In the end, I came to the conclusion that I would have died had I been an Egyptian first-born child at that time, and that is how I was made to die deaths that were not mine. In the first place, it’s Egyptian first-born children that died, and not Malawian first-born children. Secondly, it’s first-born children that died and, as I have recently realised and come to accept, I would not have been one of them because I am nowhere near first-born!

Subtle clues

However, I do not blame my parents for letting me live in the ‘dark’ about this first-born thing. I think they tried to give me clues in their own ways.

For instance, I remember my father often telling me things like, “Hey, Richard, if you were female, you would have been helping me with household chores. Hey, Richard, if you were female, you would have done this, you would have done that.”

Whenever she was working on something that needed female hands, she would be at it again. If you were…!

One day, I think it was around 1987 when we were staying in Chitawira Township, one of the neighbours told me that ,”How is your sister”, before saying, “Sorry, I was thinking about something else.”

And, poor me, I could not read between the lines.

In fact, Richard is not the name my parents gave me at birth. My mother told me, when I was about nine years old, that my name at birth was Chikumbutso (Memory).

And, even with this hint, I never had the presence of mind to ask her: “Why Chikumbutso? Who did you have in mind? Who or what did I remind you about?”

Poor me! I should have read between the lines. There might have been someone, or some people, before me, and I reminded my parents of them.

As fate would have it, the name Chikumbutso died when a priest Christened me Richard at St Pious Catholic Church in the 1980s. And so died one more hint about whether I, really, was the first-born child, as my parents used to put it.


However, as often happens in life, I accidentally stumbled upon the truth two years ago.

I had travelled to Mzimba to be a monitor for one of our relations who was contesting in one of the two Mzimba constituencies in 2012.

We were standing outside one of the shops at Mzimba Boma when, while chatting with one of our relations, he suddenly said:

“Did you know that you are not the first-born in your family?”

I was astounded.

“What,” I asked.

“You are not the first-born, as you have been made to believe. You are just the most senior,” he continued.

I was taken by surprise. I was not only surprised, but I struggled to contain my emotions. But the truth is that I found myself pushing back tears.

Then, gathering some courage, I asked: “So, there were others before me?”

“Yes,” was the quick reply.

I let that answer sink in, while I prepared to ask what I thought was the most important question. I, then, asked the question: “You say there were others before me. What happened to them?”

His answer: “They died. They all died immediately after delivery.”

Finally, I wanted to know how many had died.

“Ah, about…” he said, while counting his fingers and attempting to remember.
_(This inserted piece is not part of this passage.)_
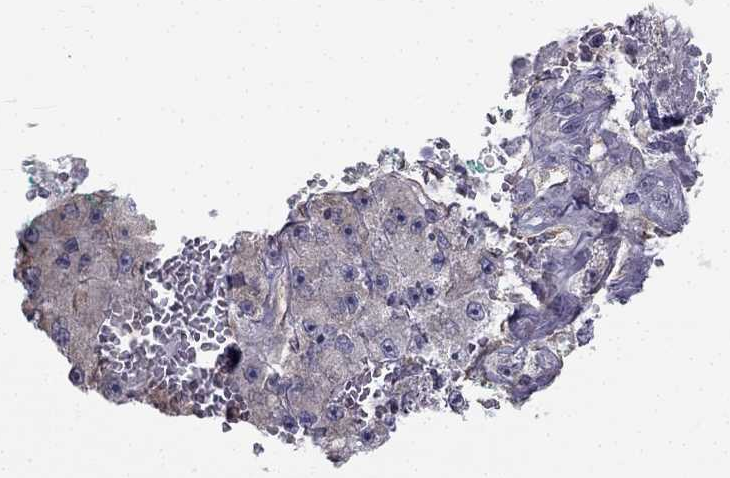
{"staining": {"intensity": "negative", "quantity": "none", "location": "none"}, "tissue": "liver cancer", "cell_type": "Tumor cells", "image_type": "cancer", "snomed": [{"axis": "morphology", "description": "Carcinoma, Hepatocellular, NOS"}, {"axis": "topography", "description": "Liver"}], "caption": "A high-resolution histopathology image shows immunohistochemistry (IHC) staining of liver cancer (hepatocellular carcinoma), which reveals no significant expression in tumor cells.", "gene": "CCDC40", "patient": {"sex": "female", "age": 73}}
“Aah…” he continued counting his fingers. I was not looking at his fingers; I wanted to get the figure from him.

Then, just when he was about to mention a figure, my cousin came and interrupted: “You have been standing for a while here. Why not go there, at that verandah, and sit down,” she said.

Immediately, we all headed for the verandah.

However, when we finally settled down, I could not muster enough courage and energy to ask him to give me the response.

I was, and still are, afraid of knowing the truth. It is enough to know that there were others I will never know!

Of course, it is easy for me to grab my handset, call him, and ask him to provide the figure. But the truth scares me. The truth will hurt me.